Las empresas mexicanas que todavía operan con un sistema manual y desconectado entre sí pagan dicho costo diariamente. Por ello es primordial identificarlo y, para lograrlo, se requiere hacer algunas preguntas incómodas.
Por ejemplo, ¿qué pasaría si la persona que sabe cómo cerrar el mes contable se va de vacaciones dos semanas? o ¿cuántas versiones distintas del inventario están circulando en este momento en las áreas de ventas, compras y almacén?
Asimismo, vale la pena investigar con qué datos del mes tomó su última decisión de compra el director de operaciones. Si las respuestas incomodan, el diagnóstico ya está hecho.

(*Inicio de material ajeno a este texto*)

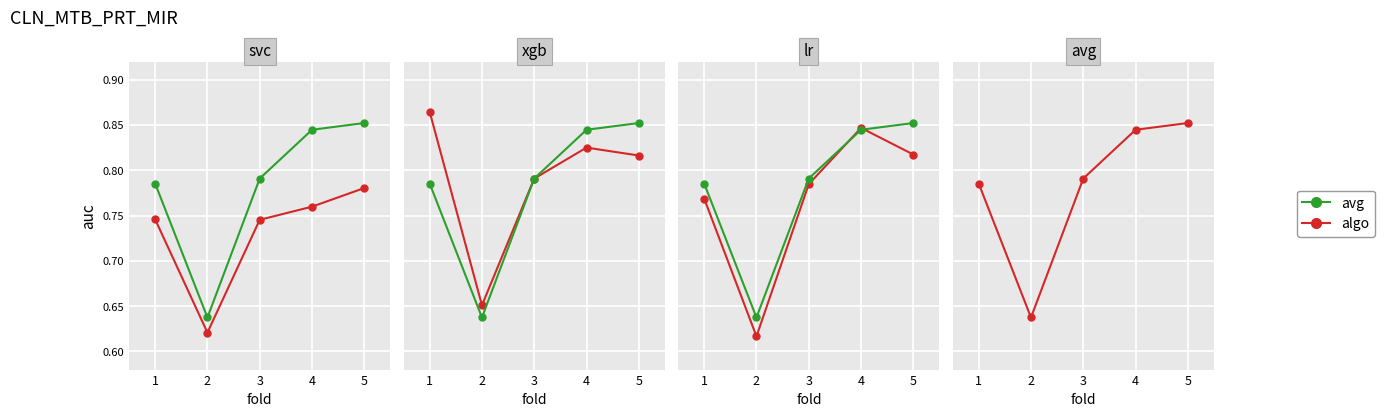

What is the spread (max minus min) of values at 1?

0.1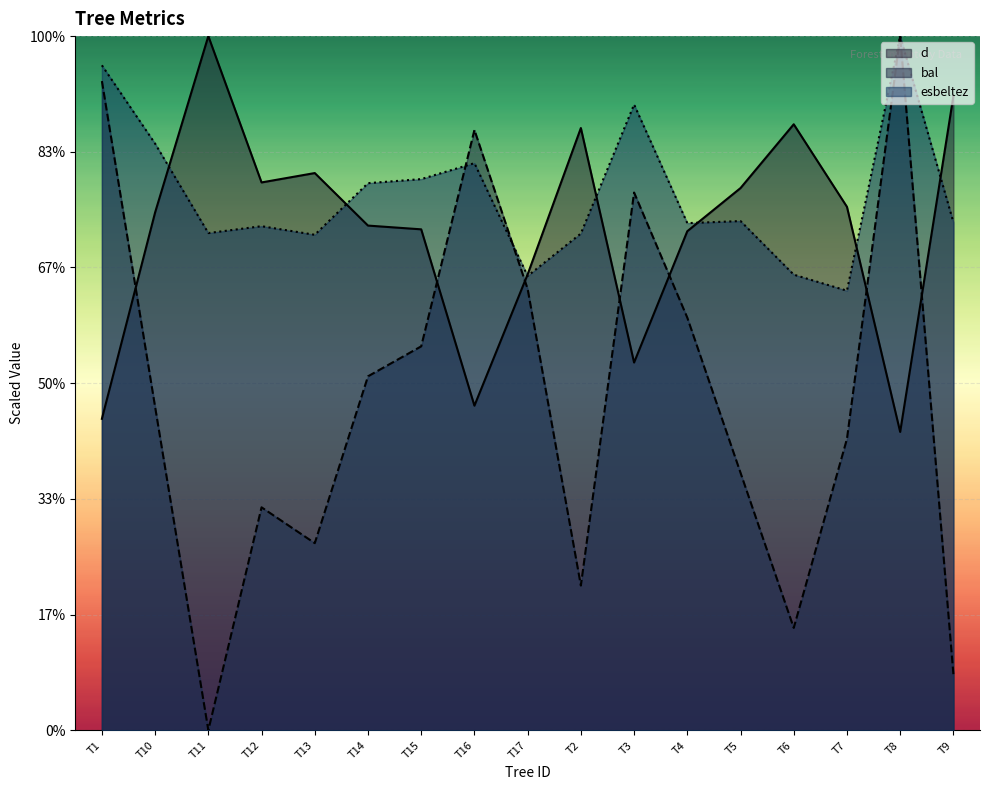

Where does the d series first go above 44?

T10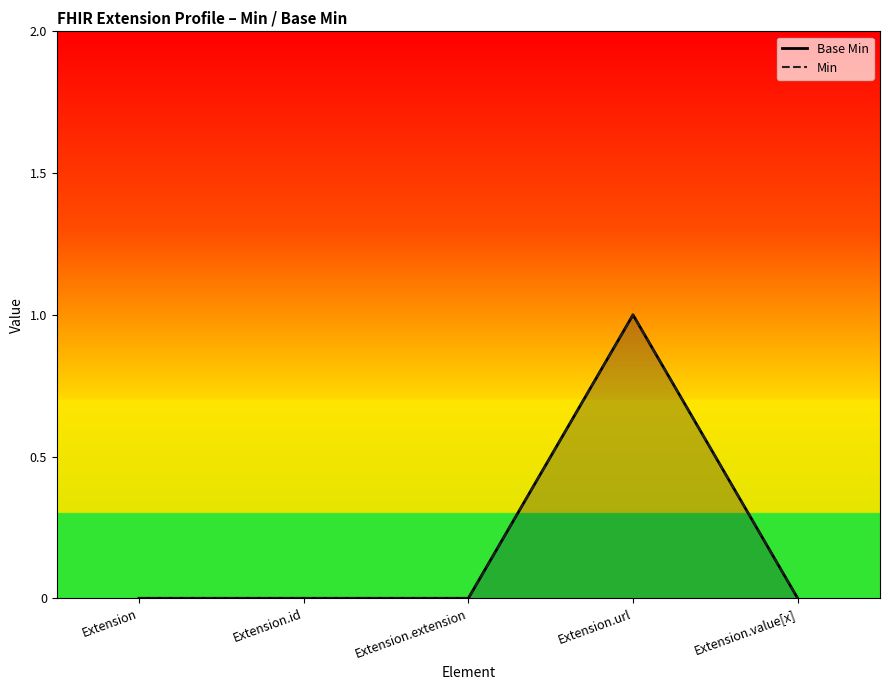

True or false: Min has more than 0 interior local peaks.

True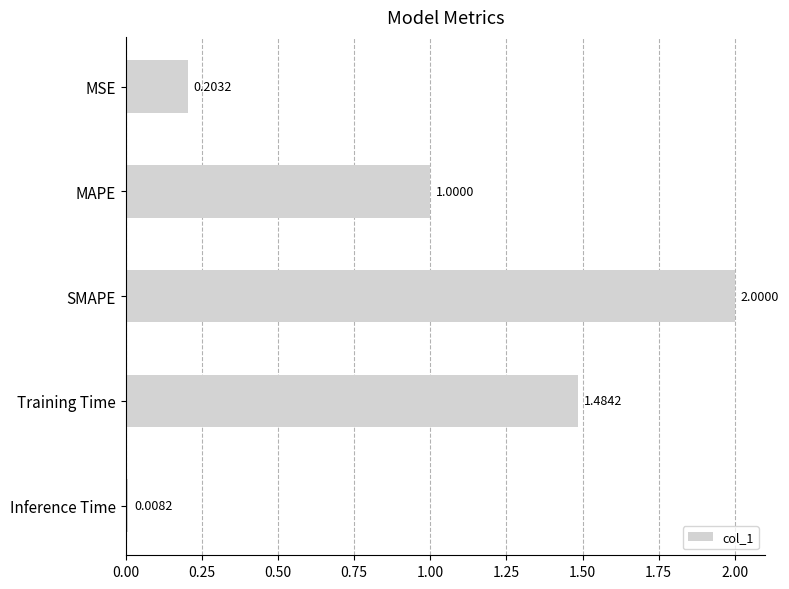

At which label is the value closest to 1?

MAPE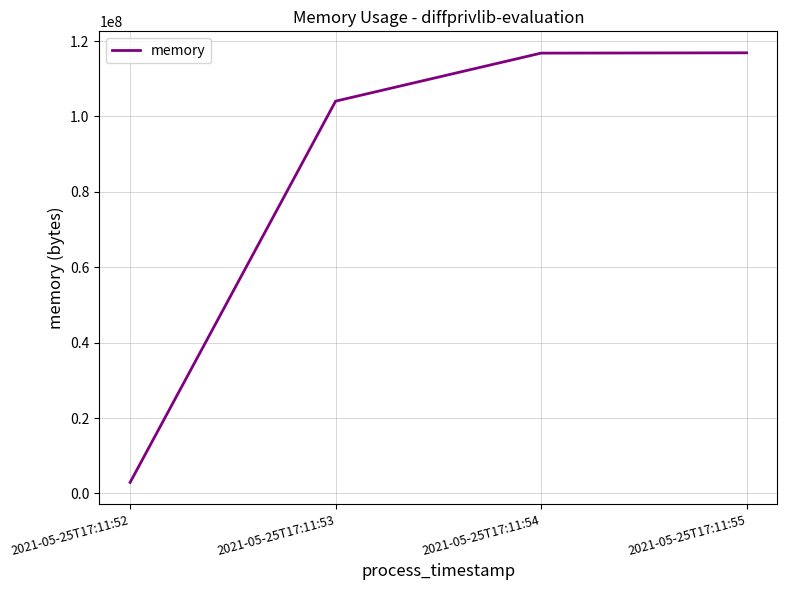

Which category has the lowest value across all series?

2021-05-25T17:11:52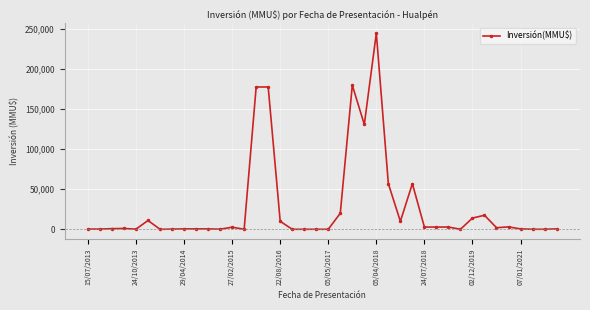

What is the difference between the maximum and minimum values?

245000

Este fenómeno se conoce en la industria tecnológica como fragmentación operativa y su costo no es menor. De hecho, diversos estudios muestran que un elevado porcentaje de los proyectos se cancelan por sobrecostos, retrasos o por no cubrir las necesidades de la empresa. Por ejemplo, la firma Lumenia Consulting citó un análisis de Gartner en el cual se expone que entre el 55% y el 75% de las implementaciones de ERP presentan algún tipo de fracaso. Por otra parte, en el reporte anual The ERP Report de 2026, publicado por Panorama Consulting Group , se indica que más de una cuarta parte de las organizaciones informaron que su proceso de adopción excedió el presupuesto.
Esta realidad coincide con la experiencia de Evidence Technology , donde han observado que muchos proyectos de ERP tradicional se detienen antes de concluir.
La decisión de declinar la adopción de la herramienta no quiere decir que ya no se necesite; en realidad, ello es provocado por los modelos convencionales que son demasiado lentos, costosos y complejos para la realidad de las empresas medianas en México.
Para Evidence Technology , lo paradójico es que la conversación suele delimitarse en el costo de migrar, cuando el análisis financiero relevante apunta en dirección contraria. La integración de la tecnología tiene un costo puntual y beneficios que se extienden por años; la ineficiencia, en cambio, cobra todos los meses.